Data for this exercise >>
•••••

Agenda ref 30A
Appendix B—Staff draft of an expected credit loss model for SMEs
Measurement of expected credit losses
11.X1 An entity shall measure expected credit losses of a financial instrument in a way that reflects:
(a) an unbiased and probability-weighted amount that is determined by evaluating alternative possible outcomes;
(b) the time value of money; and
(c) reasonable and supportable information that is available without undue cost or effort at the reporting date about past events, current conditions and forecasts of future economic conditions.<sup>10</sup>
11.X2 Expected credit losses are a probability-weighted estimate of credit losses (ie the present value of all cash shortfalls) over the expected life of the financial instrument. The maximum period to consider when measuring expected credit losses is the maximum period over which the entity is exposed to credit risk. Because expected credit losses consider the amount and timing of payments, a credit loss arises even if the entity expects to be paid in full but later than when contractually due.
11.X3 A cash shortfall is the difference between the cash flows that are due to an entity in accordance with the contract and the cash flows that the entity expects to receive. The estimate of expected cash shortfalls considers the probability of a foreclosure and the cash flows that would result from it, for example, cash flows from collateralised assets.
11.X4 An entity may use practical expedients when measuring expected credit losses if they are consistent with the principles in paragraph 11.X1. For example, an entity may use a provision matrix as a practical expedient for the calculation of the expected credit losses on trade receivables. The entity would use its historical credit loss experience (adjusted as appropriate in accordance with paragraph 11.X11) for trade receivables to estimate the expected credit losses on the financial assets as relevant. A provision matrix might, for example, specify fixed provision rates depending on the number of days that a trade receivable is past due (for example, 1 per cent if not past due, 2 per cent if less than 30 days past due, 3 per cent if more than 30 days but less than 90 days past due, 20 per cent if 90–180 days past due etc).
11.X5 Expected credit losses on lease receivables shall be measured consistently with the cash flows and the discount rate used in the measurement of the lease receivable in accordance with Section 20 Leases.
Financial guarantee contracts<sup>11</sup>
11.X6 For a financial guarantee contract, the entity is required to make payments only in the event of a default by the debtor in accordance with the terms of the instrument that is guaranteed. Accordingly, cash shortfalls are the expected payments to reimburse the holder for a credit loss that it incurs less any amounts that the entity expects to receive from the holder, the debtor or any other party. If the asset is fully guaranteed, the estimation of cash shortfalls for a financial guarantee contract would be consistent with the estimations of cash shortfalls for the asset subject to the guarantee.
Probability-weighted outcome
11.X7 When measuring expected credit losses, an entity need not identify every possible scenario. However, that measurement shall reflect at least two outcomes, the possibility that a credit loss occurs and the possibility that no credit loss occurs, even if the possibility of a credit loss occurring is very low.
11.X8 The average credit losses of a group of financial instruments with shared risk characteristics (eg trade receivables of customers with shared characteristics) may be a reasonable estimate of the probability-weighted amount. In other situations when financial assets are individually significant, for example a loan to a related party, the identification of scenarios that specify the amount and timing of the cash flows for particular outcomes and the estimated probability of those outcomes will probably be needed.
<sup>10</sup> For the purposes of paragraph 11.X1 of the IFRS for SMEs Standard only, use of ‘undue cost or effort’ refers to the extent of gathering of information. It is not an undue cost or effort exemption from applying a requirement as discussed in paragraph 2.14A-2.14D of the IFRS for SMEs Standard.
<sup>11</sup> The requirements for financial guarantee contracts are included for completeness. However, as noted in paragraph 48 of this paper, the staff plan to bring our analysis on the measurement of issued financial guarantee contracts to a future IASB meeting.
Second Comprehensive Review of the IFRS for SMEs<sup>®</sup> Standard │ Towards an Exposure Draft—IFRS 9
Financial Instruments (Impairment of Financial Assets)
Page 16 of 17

•••••

Exercise brief >> What belongs in the answer is each line from the listing above that contains "However".

Completed exercise >>
11.X7 When measuring expected credit losses, an entity need not identify every possible scenario. However, that measurement shall reflect at least two outcomes, the possibility that a credit loss occurs and the possibility that no credit loss occurs, even if the possibility of a credit loss occurring is very low.
<sup>11</sup> The requirements for financial guarantee contracts are included for completeness. However, as noted in paragraph 48 of this paper, the staff plan to bring our analysis on the measurement of issued financial guarantee contracts to a future IASB meeting.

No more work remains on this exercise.